Mit dem von ihm eingeräumten erzwungenen Geschlechtsverkehr hat er seine Verantwortung für die Tat und deren Folgen aber nicht in Abrede gestellt, sondern insbesondere die „Opferrolle“ der Nebenklägerin ausdrücklich anerkannt (vgl. BGH, Beschluss vom 25. Juni 2008 - 2 StR 217/08, NStZ-RR 2008, 304; Urteile vom 10. Februar 2010 - 2 StR 391/09, NStZ-RR 2010, 175, 176; vom 23. Mai 2013 - 4 StR 109/13, NStZ-RR 2013, 240; vom 29. Januar 2015 - 4 StR 433/14, Rn. 29). Mit Bedacht auf die festgestellte Akzeptanz durch die Nebenklägerin, die dem unterbliebenen Bekenntnis des Angeklagten insbesondere zum Messereinsatz keine „große Bedeutung“ zugemessen hat, und den tatsächlich erreichten friedensstiftenden Ausgleich hat das Landgericht rechtsfehlerfrei keine strengeren Anforderungen an den Geständnisinhalt gestellt (vgl. BGH, Urteil vom 19. Dezember 2002 - 1 StR 405/02, BGHSt 48, 134, 141 f.; Beschluss vom 12. Juli 2023 - 6 StR 275/23, NStZ-RR 2023, 274; Schäfer/Sander/van Gemmeren, Praxis der Strafzumessung, 7. Aufl., Rn. 1035 mwN).

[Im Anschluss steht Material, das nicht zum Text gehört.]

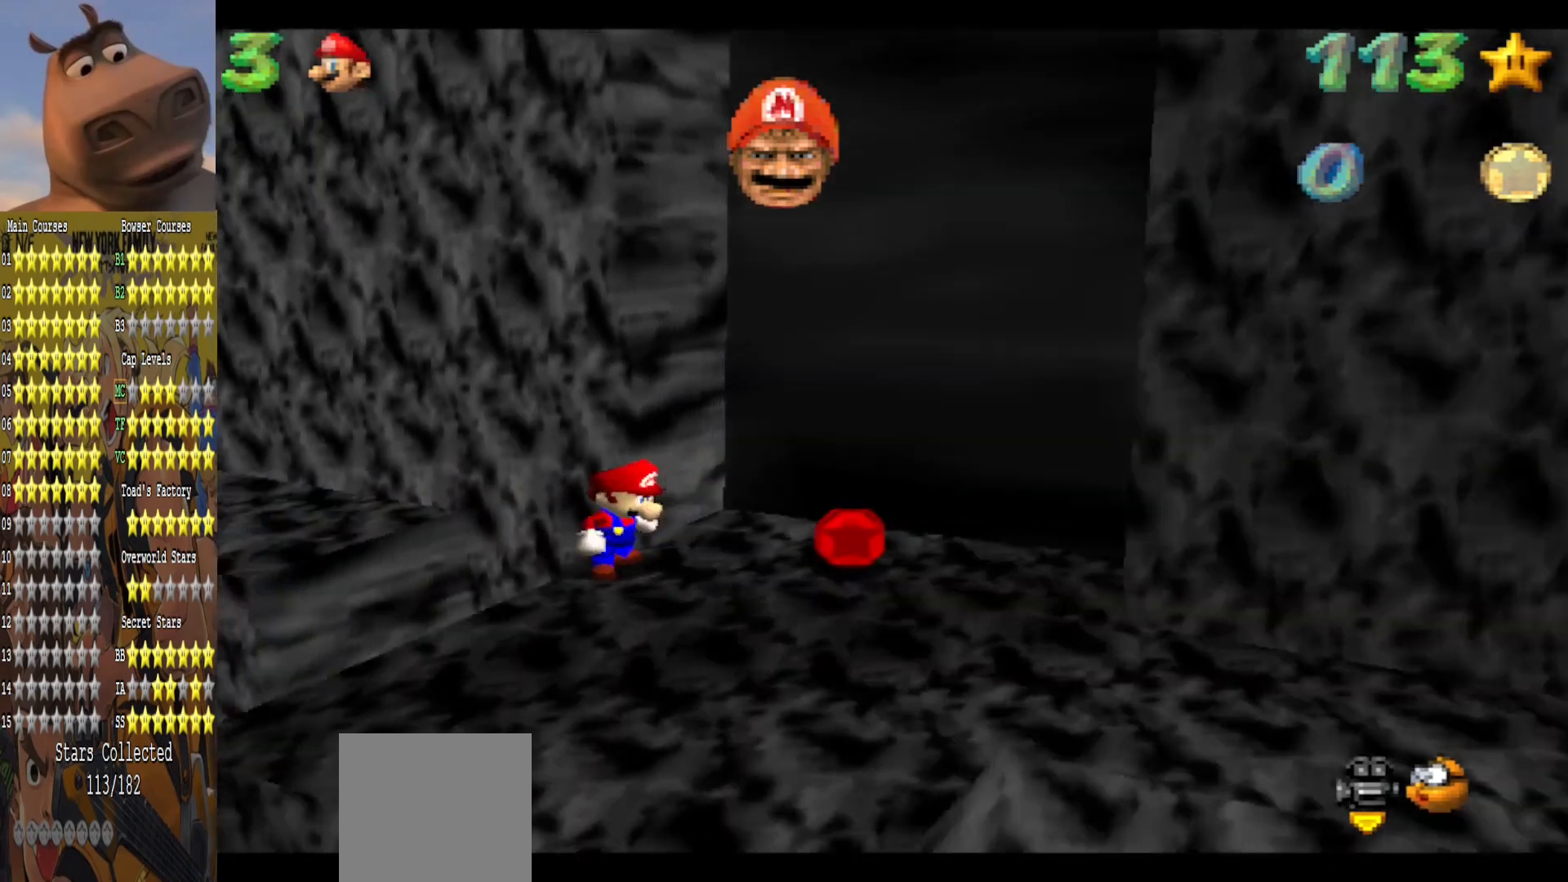
{"buttons": [], "left_stick": "center", "right_stick": "right", "events": [[33, "right_stick", "center"], [117, "right_stick", "right"], [267, "right_stick", "center"], [383, "right_stick", "right"], [467, "left_stick", "center"]]}
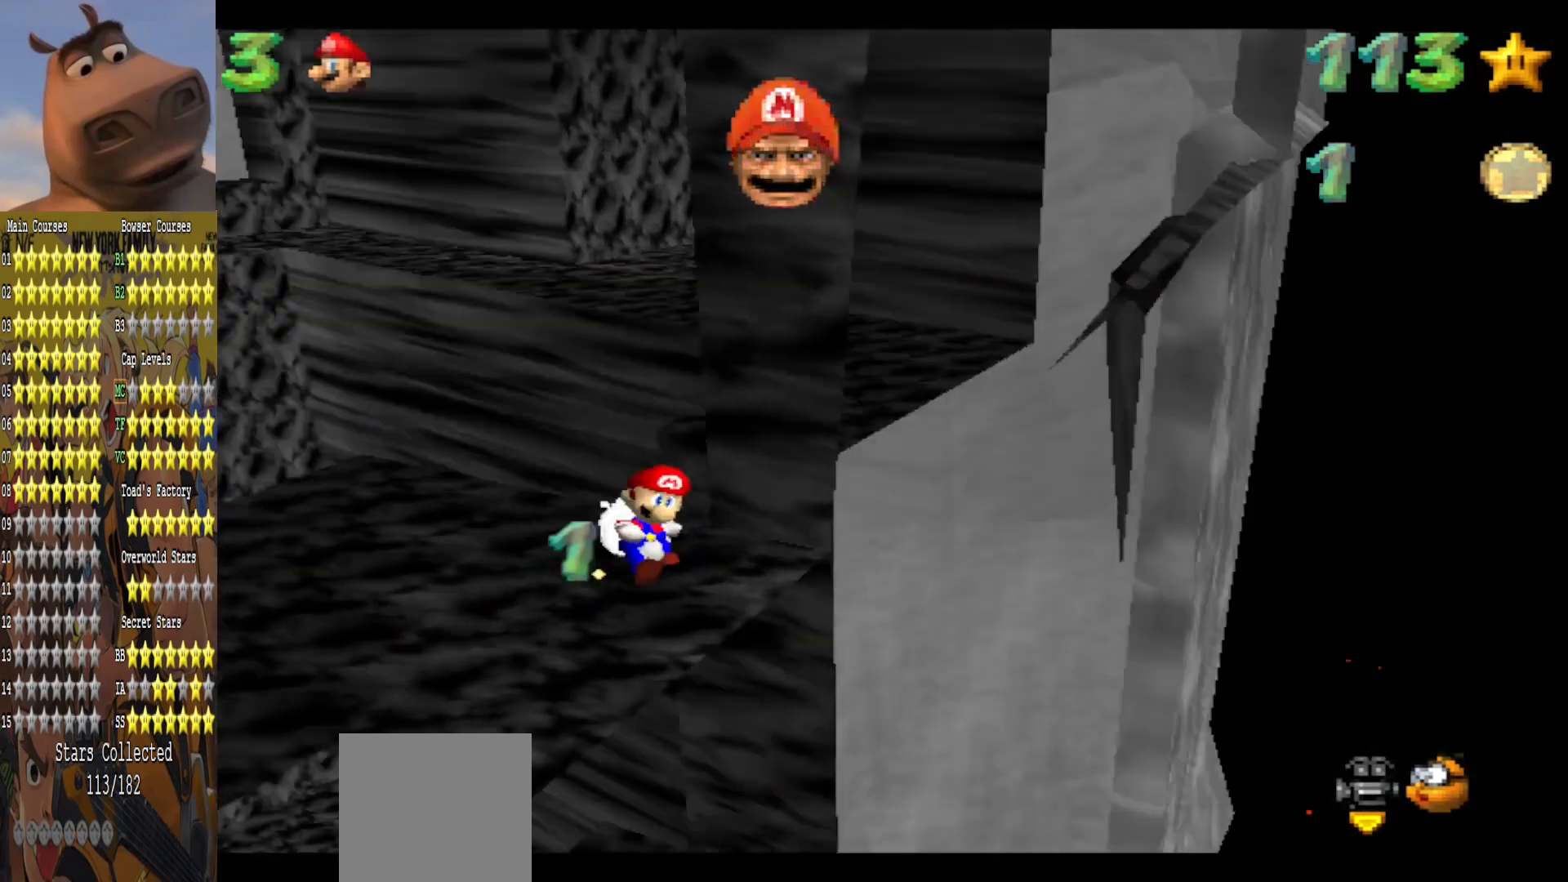
{"buttons": [], "left_stick": "up-left", "right_stick": "center", "events": [[33, "right_stick", "center"], [67, "left_stick", "left"], [367, "left_stick", "up-left"]]}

2. Schließlich hält auch die Ermessensentscheidung des Landgerichts, von der Strafmilderungsmöglichkeit nach § 46a i.V.m. § 49 Abs. 1 StGB Gebrauch zu machen, revisionsgerichtlicher Nachprüfung stand. Vor dem Hintergrund des erreichten Ausgleichs und mit Blick auf die festgestellte frühzeitige Entschuldigung des Angeklagten bereits unmittelbar nach der Tat war hier der Zeitpunkt konkreter Ausgleichsbemühungen nicht näher zu bewerten.